West Bengal: Babus in boiling rice pot – Villagers scream for ration thieves’ punishment
Posted by Admin on September 20, 2007
Durgapur, Sept. 19: Villagers today surrounded a convoy of food department officials from Calcutta, banged at their cars with clenched fists and demanded immediate punishment for corrupt ration dealers.
The government team travelled to villages in Borjora and Sonamukhi in Bankura to probe the ration rage.
Food department joint secretary Gopinath Mukherjee and deputy director Sukhendu Chakraborty tried in vain to tell the residents of Hatasuria that they had come to look into the villagers’ problems. A mobile police patrol unit rescued them.
“They were slightly mobbed, but we were prompt,” district magistrate Surendra Gupta said.
The duo from Calcutta, district food department officials and Bankura subdivisional officer Shyamasish Roy arrived at Kotalpukur around 10am.
A ration dealer and his son had shot at a group of people demanding foodgrain in the village on Sunday.
As the officers inspected Narayan Dutta’s shop, which had been looted, farmer Shibu Ruidas, 38, asked: “Sir, what are you looking for?”
Mukherjee stepped out of the ground floor shop and started speaking to the villagers. “Do you get wheat and kerosene from this shop?”
“No, Dutta said there was no supply,” the villagers screamed in unison.
“Do you know how much grain or kerosene you are supposed to get every week?”
No was the answer again.
“We got bullets from the dealer when we demanded rice and wheat,” said Manoj Ruidas, 30, an unemployed youth.
Like Dutta, Fazal Haque Mullick of Chandai Bagan village had told villagers that the government had stopped supplying everything but kerose-ne. When villagers stormed his house on Monday, sacks of rice and wheat were found in a storeroom. They were looted.
“This is only the first day of our investigation. After visiting several villages, we have realised that most people are unaware of what they are supposed to get from a ration shop,” Mukherjee said.
He admitted negligence on the part of the department: that the monitoring system had virtually collapsed.
“There were faults on our part.
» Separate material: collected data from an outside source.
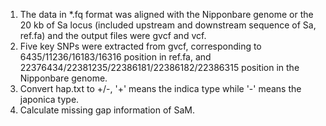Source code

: 01. The data in *.fq format was aligned with the Nipponbare genome or the 20 kb of Sa locus (included upstream and downstream sequence of Sa, ref.fa) and the output files were gvcf and vcf.
02. Five key SNPs were extracted from gvcf, corresponding to 6435/11236/16183/16316 position in ref.fa, and 22376434/22381235/22386181/22386182/22386315 position in the Nipponbare genome.
03. Convert hap.txt to +/-, '+' means the indica type while '-' means the japonica type.
04. Calculate missing gap information of SaM.
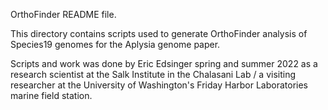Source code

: OrthoFinder README file.

This directory contains scripts used to generate OrthoFinder analysis of Species19 genomes for the Aplysia genome paper.

Scripts and work was done by Eric Edsinger spring and summer 2022 as a research scientist at the Salk Institute in the Chalasani Lab / a visiting researcher at the University of Washington's Friday Harbor Laboratories marine field station.

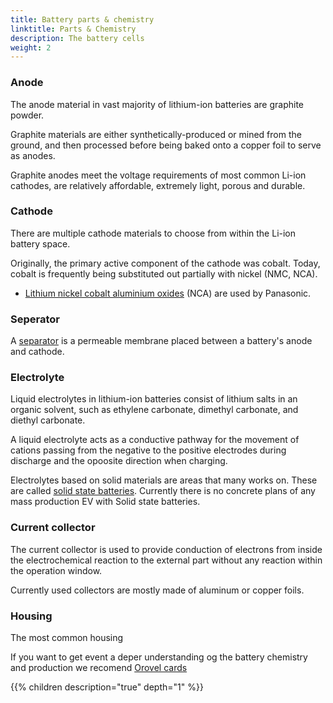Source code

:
 ```yaml
---
title: Battery parts & chemistry
linktitle: Parts & Chemistry
description: The battery cells 
weight: 2
---
```



### Anode

The anode material in vast majority of lithium-ion batteries are graphite powder.

Graphite materials are either synthetically-produced or mined from the ground,
and then processed before being baked onto a copper foil to serve as anodes.

Graphite anodes meet the voltage requirements of most common Li-ion cathodes, are relatively affordable, extremely light, porous and durable.

### Cathode

There are multiple cathode materials to choose from within the Li-ion battery space. 

Originally, the primary active component of the cathode was cobalt. Today, cobalt is frequently being substituted out partially with nickel (NMC, NCA).

- [Lithium nickel cobalt aluminium oxides](https://en.wikipedia.org/wiki/Lithium_nickel_cobalt_aluminium_oxides) (NCA) are used by Panasonic.

### Seperator

A [separator](https://en.wikipedia.org/wiki/Separator_(electricity)) is a permeable membrane placed between a battery's anode and cathode. 

### Electrolyte

Liquid electrolytes in lithium-ion batteries consist of lithium salts in an organic solvent, such as ethylene carbonate, dimethyl carbonate, and diethyl carbonate.

A liquid electrolyte acts as a conductive pathway for the movement of cations passing from the negative to the positive electrodes during discharge and the opoosite 
direction when charging.

Electrolytes based on solid materials are areas that many works on. These are called [solid state batteries](https://en.wikipedia.org/wiki/Solid-state_battery). Currently there is no concrete plans of any mass production EV with Solid state batteries. 

### Current collector

 The current collector is used to provide conduction of electrons from inside the electrochemical reaction to the external part without any reaction within the operation window.

 Currently used collectors are mostly made of aluminum or copper foils.

### Housing

The most common housing





 If you want to get event a deper understanding og the battery chemistry and production we recomend [Orovel cards](https://www.orovel.net/orovel-cards/battery)


{{% children description="true" depth="1" %}}
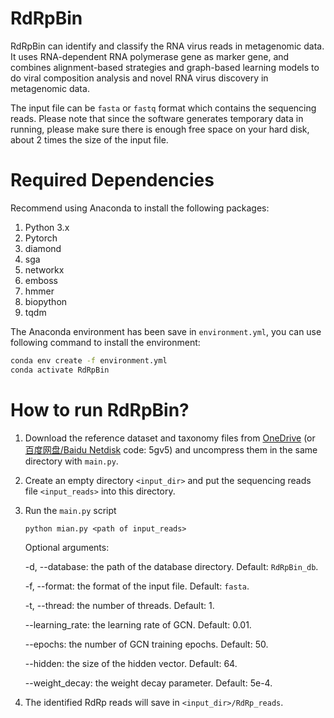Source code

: # RdRpBin

RdRpBin can identify and classify the RNA virus reads in metagenomic data. It uses RNA-dependent RNA polymerase gene as marker gene, and combines alignment-based strategies and graph-based learning models to do viral composition analysis and novel RNA virus discovery in metagenomic data.

The input file can be `fasta` or `fastq` format which contains the sequencing reads. Please note that since the software generates temporary data in running, please make sure there is enough free space on your hard disk, about 2 times the size of the input file.



# Required Dependencies

Recommend using Anaconda to install the following packages:

1. Python 3.x
2. Pytorch
3. diamond
4. sga
5. networkx
6. emboss
7. hmmer
8. biopython
9. tqdm

The Anaconda environment has been save in `environment.yml`, you can use following command to install the environment:

```bash
conda env create -f environment.yml
conda activate RdRpBin
```



# How to run RdRpBin?

1. Download the reference dataset and taxonomy files from [OneDrive](https://portland-my.sharepoint.com/:f:/g/personal/xubotang2-c_my_cityu_edu_hk/EjViwW1ComFDjo7TeRCN9-4Bqv3wpRAN9oXyWYWNJ1L9gw?e=ClO00i)  (or  [百度网盘/Baidu Netdisk](https://pan.baidu.com/s/1NeOjjicVL5KChp4T5ArlyQ)  code: 5gv5) and uncompress them in the same directory with `main.py`.

2. Create an empty directory `<input_dir>` and put the sequencing reads file `<input_reads>` into this directory.

3. Run the `main.py` script

   `python mian.py <path of input_reads>`

   Optional arguments:

   -d, --database: the path of the database directory. Default: `RdRpBin_db`.

   -f, --format: the format of the input file. Default: `fasta`.

   -t, --thread: the number of threads. Default: 1.

   --learning_rate: the learning rate of GCN. Default: 0.01.

   --epochs: the number of GCN training epochs. Default: 50.

   --hidden: the size of the hidden vector. Default: 64.

   --weight_decay: the weight decay parameter. Default: 5e-4.

4. The identified RdRp reads will save in `<input_dir>/RdRp_reads`.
I’ll submit a report along with suggestions to the government for a permanent solution to the crisis,” Mukherjee added.
At Narayansundari and Balarampur villages in Manik Bazaar, many, like Bidesh Mal, 30, a labourer and Shital Sardar, 35, a farmer, recalled how the ration shop owner had bluffed villagers for months.
Twenty-six ration dealers have been suspended over the past month, the district magistrate said.
The ration dealers’ association has sought security from the administration.